[Problem to work on] Reproduce the lines of every item below without any changes, and leave out the pictures.

Stored data
BEGIN

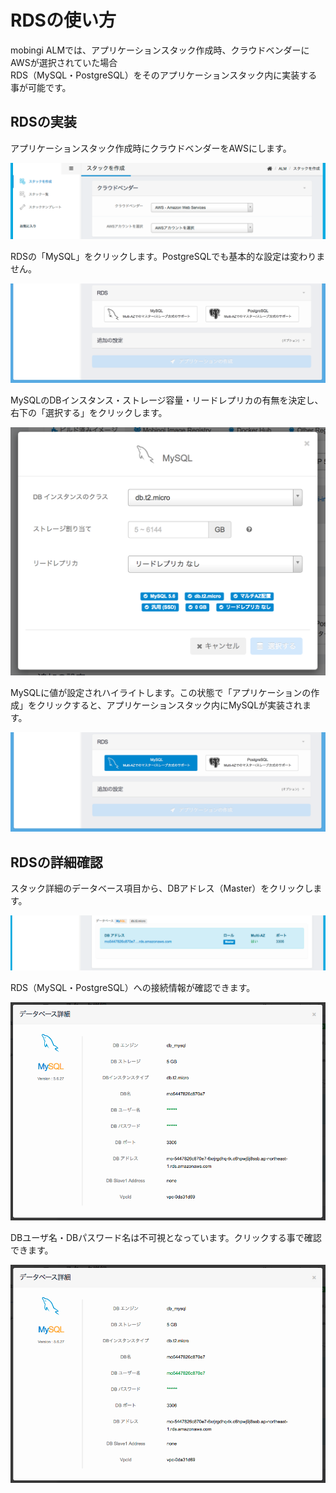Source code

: # RDSの使い方

mobingi ALMでは、アプリケーションスタック作成時、クラウドベンダーにAWSが選択されていた場合  
RDS（MySQL・PostgreSQL）をそのアプリケーションスタック内に実装する事が可能です。

## RDSの実装

アプリケーションスタック作成時にクラウドベンダーをAWSにします。

![](../../.gitbook/assets/rds-venderjp.png)

RDSの「MySQL」をクリックします。PostgreSQLでも基本的な設定は変わりません。

![](../../.gitbook/assets/rds-mysql_postgresqljp.png)

MySQLのDBインスタンス・ストレージ容量・リードレプリカの有無を決定し、右下の「選択する」をクリックします。

![](../../.gitbook/assets/rds-mysql_openjp.png)

MySQLに値が設定されハイライトします。この状態で「アプリケーションの作成」をクリックすると、アプリケーションスタック内にMySQLが実装されます。

![](../../.gitbook/assets/rds-mysql_setjp.png)

## RDSの詳細確認

スタック詳細のデータベース項目から、DBアドレス（Master）をクリックします。

![](../../.gitbook/assets/rds-checkjp.png)

RDS（MySQL・PostgreSQL）への接続情報が確認できます。

![](../../.gitbook/assets/rds-check_detailjp.png)

DBユーザ名・DBパスワード名は不可視となっています。クリックする事で確認できます。

![](../../.gitbook/assets/rds-check_detail_dbnamejp.png)

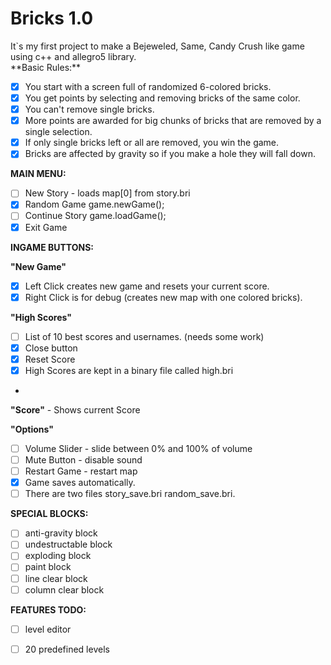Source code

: <h1>Bricks 1.0<br></h1>
It`s my first project to make a Bejeweled, Same, Candy Crush like game using c++ and allegro5 library.<br>
**Basic Rules:**

 * [x] You start with a screen full of randomized 6-colored bricks. 
 * [x] You get points by selecting and removing bricks of the same color.
 * [x] You can't remove single bricks.
 * [x] More points are awarded for big chunks of bricks that are removed by a single selection.
 * [x] If only single bricks left or all are removed, you win the game.
 * [x] Bricks are affected by gravity so if you make a hole they will fall down.

**MAIN MENU:**

 * [ ] New Story - loads map[0] from story.bri 
 * [x] Random Game game.newGame(); 
 * [ ] Continue Story game.loadGame(); 
 * [x] Exit Game

**INGAME BUTTONS:**

**"New Game"**

 * [x] Left Click creates new game and resets your current score.
 * [x] Right Click is for debug (creates new map with one colored bricks).

**"High Scores"**

* [ ] List of 10 best scores and usernames. (needs some work)
* [x] Close button
* [x] Reset Score
* [x] High Scores are kept in a binary file called high.bri
* 
**"Score"** - Shows current Score

**"Options"**

 * [ ] Volume Slider - slide between 0% and 100% of volume 
 * [ ] Mute Button - disable sound 
 * [ ] Restart Game - restart map 
 * [x] Game saves automatically. 
 * [ ] There are two files story_save.bri random_save.bri. 

**SPECIAL BLOCKS:**

* [ ] anti-gravity block 
* [ ] undestructable block 
* [ ] exploding block 
* [ ] paint block 
* [ ] line clear block 
* [ ] column clear block 

**FEATURES TODO:**
* [ ] level editor
* [ ] 20 predefined levels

END

[Result for this task]
Source code

: # RDSの使い方

mobingi ALMでは、アプリケーションスタック作成時、クラウドベンダーにAWSが選択されていた場合  
RDS（MySQL・PostgreSQL）をそのアプリケーションスタック内に実装する事が可能です。

## RDSの実装

アプリケーションスタック作成時にクラウドベンダーをAWSにします。

![](../../.gitbook/assets/rds-venderjp.png)

RDSの「MySQL」をクリックします。PostgreSQLでも基本的な設定は変わりません。

![](../../.gitbook/assets/rds-mysql_postgresqljp.png)

MySQLのDBインスタンス・ストレージ容量・リードレプリカの有無を決定し、右下の「選択する」をクリックします。

![](../../.gitbook/assets/rds-mysql_openjp.png)

MySQLに値が設定されハイライトします。この状態で「アプリケーションの作成」をクリックすると、アプリケーションスタック内にMySQLが実装されます。

![](../../.gitbook/assets/rds-mysql_setjp.png)

## RDSの詳細確認

スタック詳細のデータベース項目から、DBアドレス（Master）をクリックします。

![](../../.gitbook/assets/rds-checkjp.png)

RDS（MySQL・PostgreSQL）への接続情報が確認できます。

![](../../.gitbook/assets/rds-check_detailjp.png)

DBユーザ名・DBパスワード名は不可視となっています。クリックする事で確認できます。

![](../../.gitbook/assets/rds-check_detail_dbnamejp.png)

Source code

: <h1>Bricks 1.0<br></h1>
It`s my first project to make a Bejeweled, Same, Candy Crush like game using c++ and allegro5 library.<br>
**Basic Rules:**

 * [x] You start with a screen full of randomized 6-colored bricks. 
 * [x] You get points by selecting and removing bricks of the same color.
 * [x] You can't remove single bricks.
 * [x] More points are awarded for big chunks of bricks that are removed by a single selection.
 * [x] If only single bricks left or all are removed, you win the game.
 * [x] Bricks are affected by gravity so if you make a hole they will fall down.

**MAIN MENU:**

 * [ ] New Story - loads map[0] from story.bri 
 * [x] Random Game game.newGame(); 
 * [ ] Continue Story game.loadGame(); 
 * [x] Exit Game

**INGAME BUTTONS:**

**"New Game"**

 * [x] Left Click creates new game and resets your current score.
 * [x] Right Click is for debug (creates new map with one colored bricks).

**"High Scores"**

* [ ] List of 10 best scores and usernames. (needs some work)
* [x] Close button
* [x] Reset Score
* [x] High Scores are kept in a binary file called high.bri
* 
**"Score"** - Shows current Score

**"Options"**

 * [ ] Volume Slider - slide between 0% and 100% of volume 
 * [ ] Mute Button - disable sound 
 * [ ] Restart Game - restart map 
 * [x] Game saves automatically. 
 * [ ] There are two files story_save.bri random_save.bri. 

**SPECIAL BLOCKS:**

* [ ] anti-gravity block 
* [ ] undestructable block 
* [ ] exploding block 
* [ ] paint block 
* [ ] line clear block 
* [ ] column clear block 

**FEATURES TODO:**
* [ ] level editor
* [ ] 20 predefined levels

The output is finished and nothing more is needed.